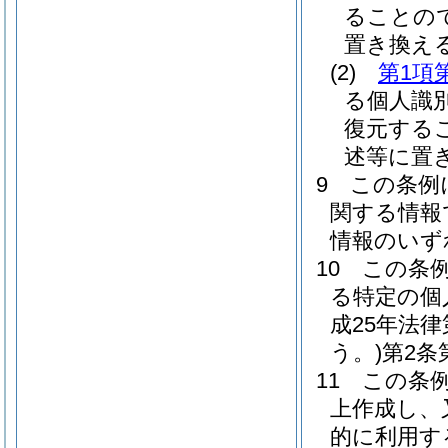
ることの
置き換え
(2)
第1項
る個人識
復元する
述等に置
9
この条例
関する情報
情報のいず
10
この条
る特定の個
成25年法
う。)
第2条
11
この条
上作成し、
的に利用す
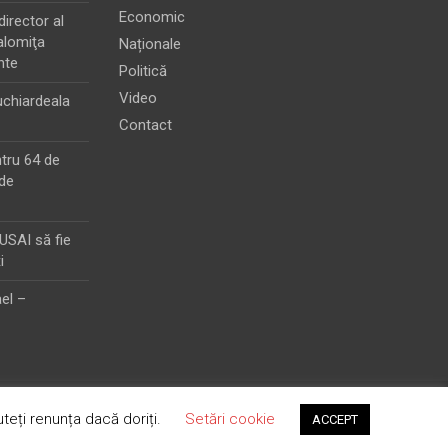
Economic
director al
alomiţa
Naționale
nte
Politică
Video
chiardeala
Contact
ntru 64 de
de
MUSAI să fie
i
el –
teți renunța dacă doriți.
Setări cookie
ACCEPT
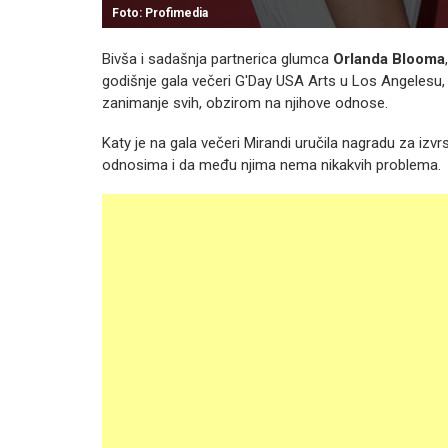
Foto: Profimedia
Bivša i sadašnja partnerica glumca
Orlanda Blooma
godišnje gala večeri G'Day USA Arts u Los Angelesu, g
zanimanje svih, obzirom na njihove odnose.
Katy je na gala večeri Mirandi uručila nagradu za iz
odnosima i da među njima nema nikakvih problema.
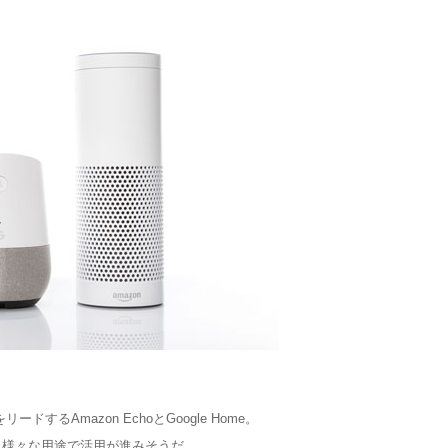
するAmazon EchoとGoogle Home。
も様々な用途で活用が進みそうだ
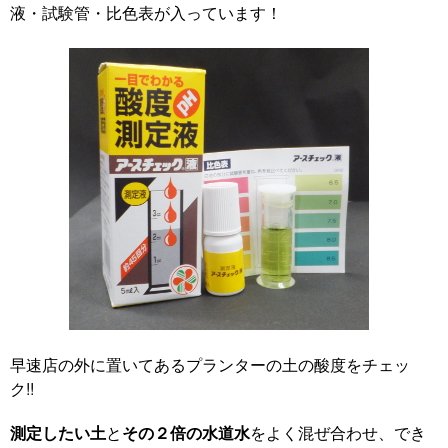
液・試験管・比色表が入っています！
早速店の外に置いてあるプランターの土の酸度をチェッ
ク!!
測定したい土
と
その２倍の水道水
をよく混ぜ合わせ、でき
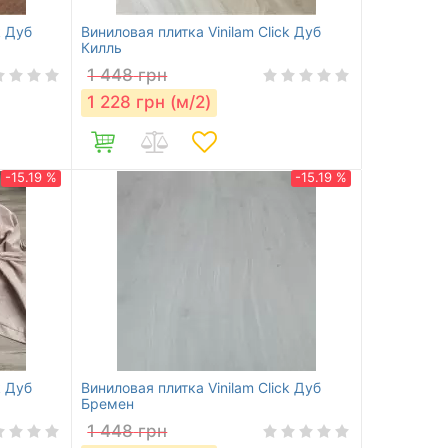
k Дуб
Виниловая плитка Vinilam Click Дуб
Килль
1 448
грн
1 228
грн (м/2)
-15.19 %
-15.19 %
k Дуб
Виниловая плитка Vinilam Click Дуб
Бремен
1 448
грн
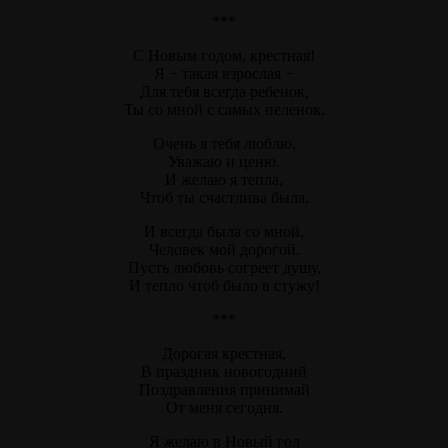
***
С Новым годом, крестная!
Я − такая взрослая −
Для тебя всегда ребенок,
Ты со мной с самых пеленок.
Очень я тебя люблю,
Уважаю и ценю.
И желаю я тепла,
Чтоб ты счастлива была.
И всегда была со мной,
Человек мой дорогой.
Пусть любовь согреет душу,
И тепло чтоб было в стужу!
***
Дорогая крестная,
В праздник новогодний
Поздравления принимай
От меня сегодня.
Я желаю в Новый год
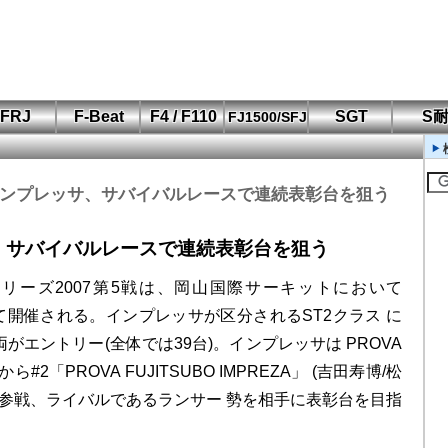
FRJ
F-Beat
F4 / F110
SGT
S
FJ1500/SFJ
F110 CUP
FIA-F4
SFJ D-Cup
鈴鹿・岡山
筑波・冨士
SFJ日本一
Aポリス
もてぎ・菅生
 インプレッサ、サバイバルレースで連続表彰台を狙う
、サバイバルレースで連続表彰台を狙う
ーズ2007第5戦は、岡山国際サーキットにおいて
して開催される。インプレッサが区分されるST2クラス に
がエントリー(全体では39台)。インプレッサは PROVA
ONから#2「PROVA FUJITSUBO IMPREZA」 (吉田寿博/松
が参戦、ライバルであるランサー 勢を相手に表彰台を目指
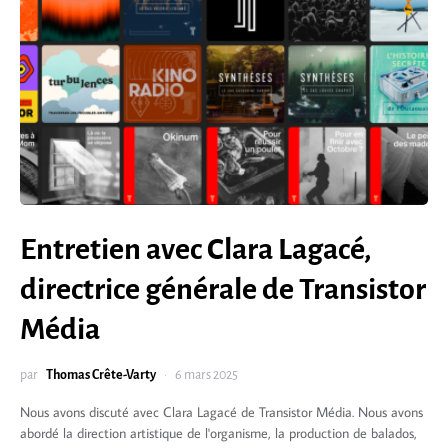
Entretien avec Clara Lagacé,
directrice générale de Transistor
Média
par
Thomas Crête-Varty
6 mars 2025
Nous avons discuté avec Clara Lagacé de Transistor Média. Nous avons
abordé la direction artistique de l'organisme, la production de balados,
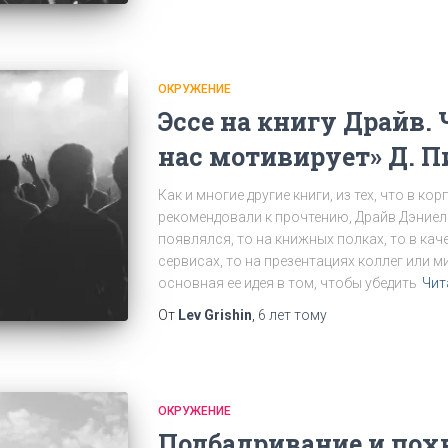
ОКРУЖЕНИЕ
Эссе на книгу Драйв. 
нас мотивирует» Д. П
Как и многие другие книги, из тех, что в к
рекомендовали к прочтению, Драйв Дэниел
появлялся, то на книжных полках, то в ка
сервисах, то на презентациях коллег или м
основная ее идея в том, чтобы убедить
Чит
От
Lev Grishin
,
6 лет
тому
ОКРУЖЕНИЕ
Подбадривание и пох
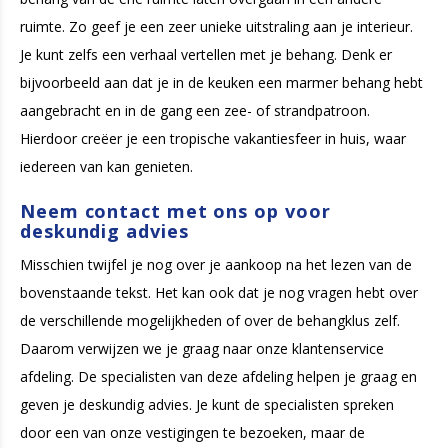
ruimte. Zo geef je een zeer unieke uitstraling aan je interieur.
Je kunt zelfs een verhaal vertellen met je behang. Denk er
bijvoorbeeld aan dat je in de keuken een marmer behang hebt
aangebracht en in de gang een zee- of strandpatroon.
Hierdoor creëer je een tropische vakantiesfeer in huis, waar
iedereen van kan genieten.
Neem contact met ons op voor
deskundig advies
Misschien twijfel je nog over je aankoop na het lezen van de
bovenstaande tekst. Het kan ook dat je nog vragen hebt over
de verschillende mogelijkheden of over de behangklus zelf.
Daarom verwijzen we je graag naar onze klantenservice
afdeling. De specialisten van deze afdeling helpen je graag en
geven je deskundig advies. Je kunt de specialisten spreken
door een van onze vestigingen te bezoeken, maar de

________________________

Render every line of text in the material above as a numbered list, omitting blank lines and leaving the pictures out of the answer.

### Solution for this task
1. ることの
2. 置き換え
3. (2)
4. 第1項
5. る個人識
6. 復元する
7. 述等に置
8. 9
9. この条例
10. 関する情報
11. 情報のいず
12. 10
13. この条
14. る特定の個
15. 成25年法
16. う。)
17. 第2条
18. 11
19. この条
20. 上作成し、
21. 的に利用す
22. Economic
23. director al
24. alomiţa
25. Naționale
26. nte
27. Politică
28. Video
29. chiardeala
30. Contact
31. ntru 64 de
32. de
33. MUSAI să fie
34. i
35. el –
36. teți renunța dacă doriți.
37. Setări cookie
38. ACCEPT
39. Foto: Profimedia
40. Bivša i sadašnja partnerica glumca
41. Orlanda Blooma
42. godišnje gala večeri G'Day USA Arts u Los Angelesu, g
43. zanimanje svih, obzirom na njihove odnose.
44. Katy je na gala večeri Mirandi uručila nagradu za iz
45. odnosima i da među njima nema nikakvih problema.
46. するAmazon EchoとGoogle Home。
47. も様々な用途で活用が進みそうだ
48. 液・試験管・比色表が入っています！
49. 早速店の外に置いてあるプランターの土の酸度をチェッ
50. ク!!
51. 測定したい土
52. と
53. その２倍の水道水
54. をよく混ぜ合わせ、でき
55. k Дуб
56. Виниловая плитка Vinilam Click Дуб
57. Килль
58. 1 448
59. грн
60. 1 228
61. грн (м/2)
62. -15.19 %
63. -15.19 %
64. k Дуб
65. Виниловая плитка Vinilam Click Дуб
66. Бремен
67. 1 448
68. грн
69. ***
70. С Новым годом, крестная!
71. Я − такая взрослая −
72. Для тебя всегда ребенок,
73. Ты со мной с самых пеленок.
74. Очень я тебя люблю,
75. Уважаю и ценю.
76. И желаю я тепла,
77. Чтоб ты счастлива была.
78. И всегда была со мной,
79. Человек мой дорогой.
80. Пусть любовь согреет душу,
81. И тепло чтоб было в стужу!
82. ***
83. Дорогая крестная,
84. В праздник новогодний
85. Поздравления принимай
86. От меня сегодня.
87. Я желаю в Новый год
88. FRJ
89. F-Beat
90. F4 / F110
91. SGT
92. S
93. FJ1500/SFJ
94. F110 CUP
95. FIA-F4
96. SFJ D-Cup
97. 鈴鹿・岡山
98. 筑波・冨士
99. SFJ日本一
100. Aポリス
101. もてぎ・菅生
102.  インプレッサ、サバイバルレースで連続表彰台を狙う
103. 、サバイバルレースで連続表彰台を狙う
104. ーズ2007第5戦は、岡山国際サーキットにおいて
105. して開催される。インプレッサが区分されるST2クラス に
106. がエントリー(全体では39台)。インプレッサは PROVA
107. ONから#2「PROVA FUJITSUBO IMPREZA」 (吉田寿博/松
108. が参戦、ライバルであるランサー 勢を相手に表彰台を目指
109. Entretien avec Clara Lagacé,
110. directrice générale de Transistor
111. Média
112. par
113. Thomas Crête-Varty
114. 6 mars 2025
115. Nous avons discuté avec Clara Lagacé de Transistor Média. Nous avons
116. abordé la direction artistique de l'organisme, la production de balados,
117. ОКРУЖЕНИЕ
118. Эссе на книгу Драйв. 
119. нас мотивирует» Д. П
120. Как и многие другие книги, из тех, что в к
121. рекомендовали к прочтению, Драйв Дэниел
122. появлялся, то на книжных полках, то в ка
123. сервисах, то на презентациях коллег или м
124. основная ее идея в том, чтобы убедить
125. Чит
126. От
127. Lev Grishin
128. ,
129. 6 лет
130. тому
131. ОКРУЖЕНИЕ
132. Подбадривание и пох
133. ruimte. Zo geef je een zeer unieke uitstraling aan je interieur.
134. Je kunt zelfs een verhaal vertellen met je behang. Denk er
135. bijvoorbeeld aan dat je in de keuken een marmer behang hebt
136. aangebracht en in de gang een zee- of strandpatroon.
137. Hierdoor creëer je een tropische vakantiesfeer in huis, waar
138. iedereen van kan genieten.
139. Neem contact met ons op voor
140. deskundig advies
141. Misschien twijfel je nog over je aankoop na het lezen van de
142. bovenstaande tekst. Het kan ook dat je nog vragen hebt over
143. de verschillende mogelijkheden of over de behangklus zelf.
144. Daarom verwijzen we je graag naar onze klantenservice
145. afdeling. De specialisten van deze afdeling helpen je graag en
146. geven je deskundig advies. Je kunt de specialisten spreken
147. door een van onze vestigingen te bezoeken, maar de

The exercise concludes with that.